The Press Complaints Commission has advertised for a new chairman – insisting that the candidate must have ‘no current or recent links with the newspaper or magazine publishing business”.
Last month Baroness Buscombe announced she would be stand down when her three-year term comes to an end in January.
Today’s advertisement said the new chairman will be expected to ‘lead a period of regeneration and renewal for the commission”, though the future of the regulator remains uncertain after Prime Minister David Cameron told Parliament last month that ‘the way the press is regulated today is not working”, and announced a public inquiry to examine the future of press regulation.
The job is described as a ‘high-profile role at a time of great scrutiny for the commission, for the operation of the code of practice and for self regulation”.
The candidate will have an ability to ‘think strategically about how the commission should develop to take account of public, Parliamentary and judicial concern about the efficacy of self-regulation, and to carry the industry with him or her during a period of change”.
They must also be ‘committed to the principles of press freedom and to self regulation’and an ‘exceptionally effective public performer, able to speak on behalf of the commission across the media and to command attention on a wide stage”.

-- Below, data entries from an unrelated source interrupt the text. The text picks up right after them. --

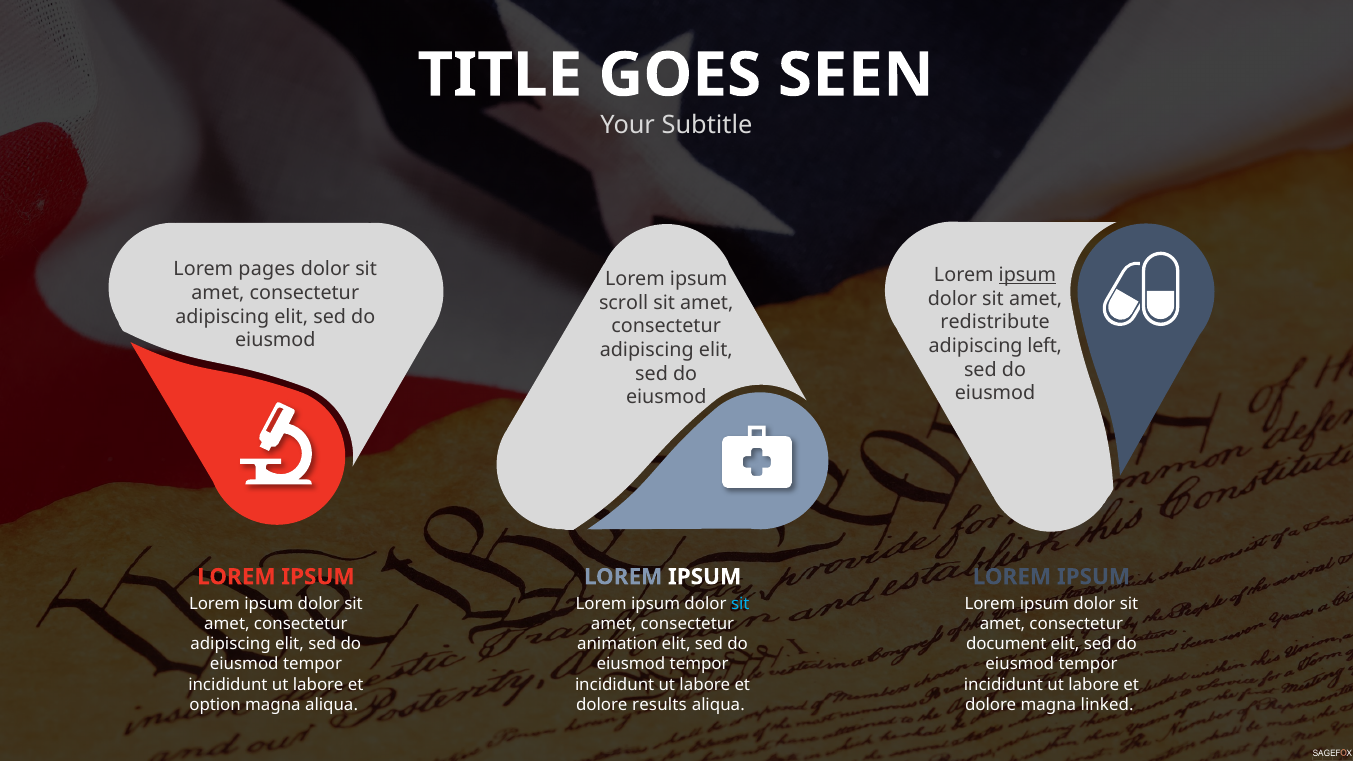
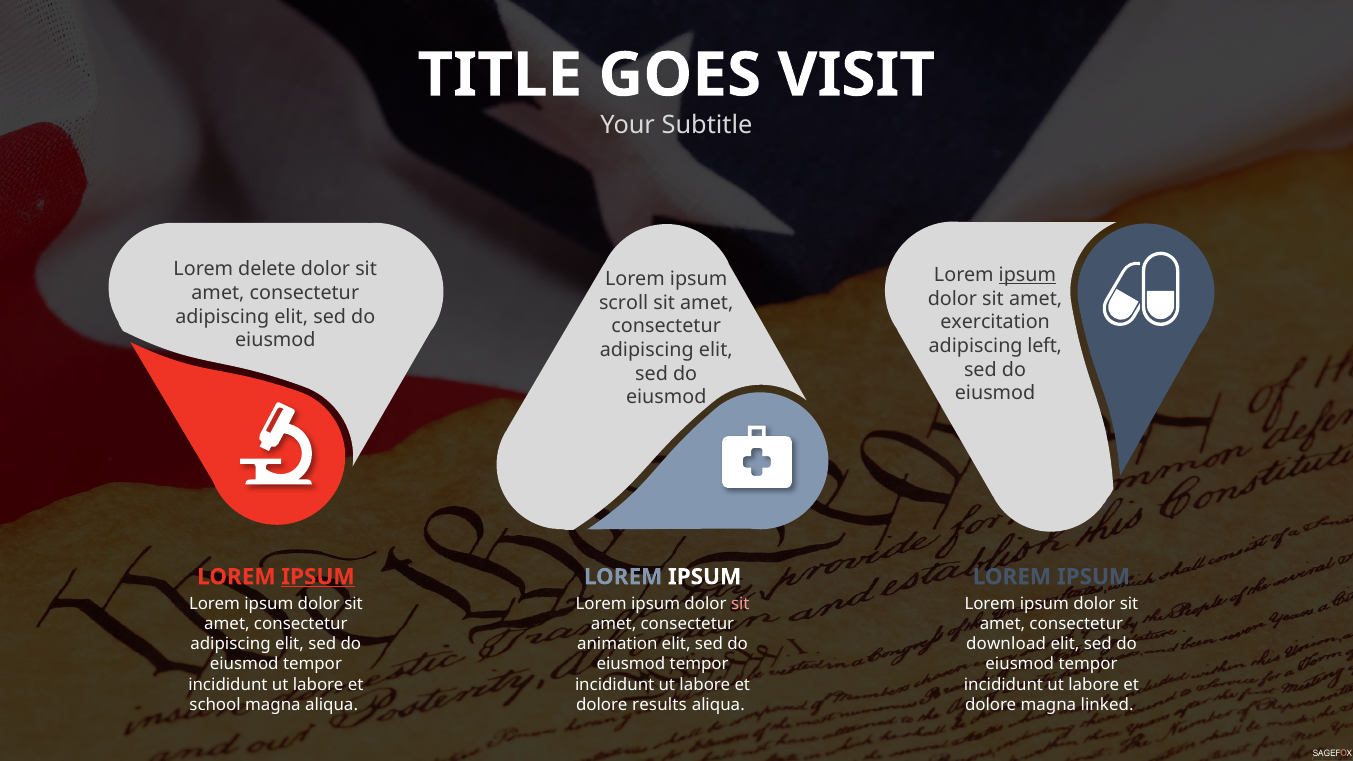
SEEN: SEEN -> VISIT
pages: pages -> delete
redistribute: redistribute -> exercitation
IPSUM at (318, 577) underline: none -> present
sit at (740, 604) colour: light blue -> pink
document: document -> download
option: option -> school
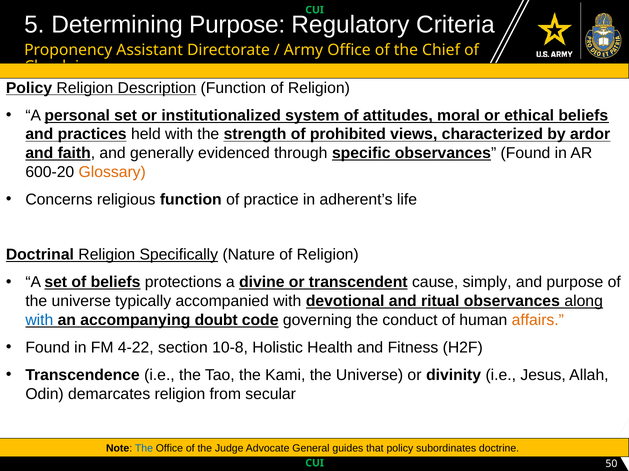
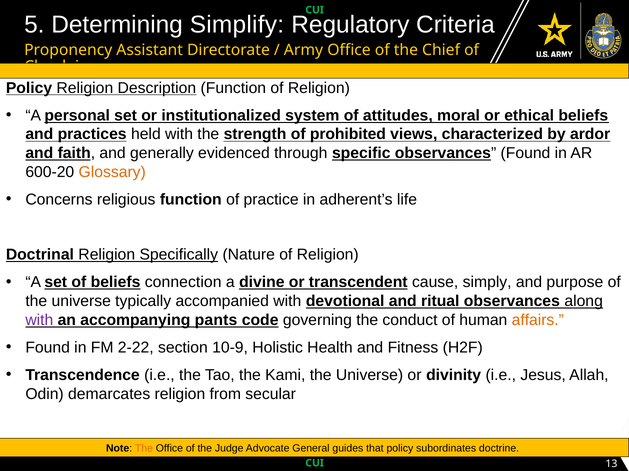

During her time at the helm Buscombe was repeatedly criticised over the PCC’s handling of the News of the World phone-hacking scandal.
In November 2009 the PCC was sued over comments made by Buscombe at a Society of Editors Conference and to the Media Guardian, relating to comments made by lawyer Mark Lewis to a select committee in which he claimed there were around 6,000 victims of phone-hacking. Buscombe insisted at the time that there were only a handful of victims.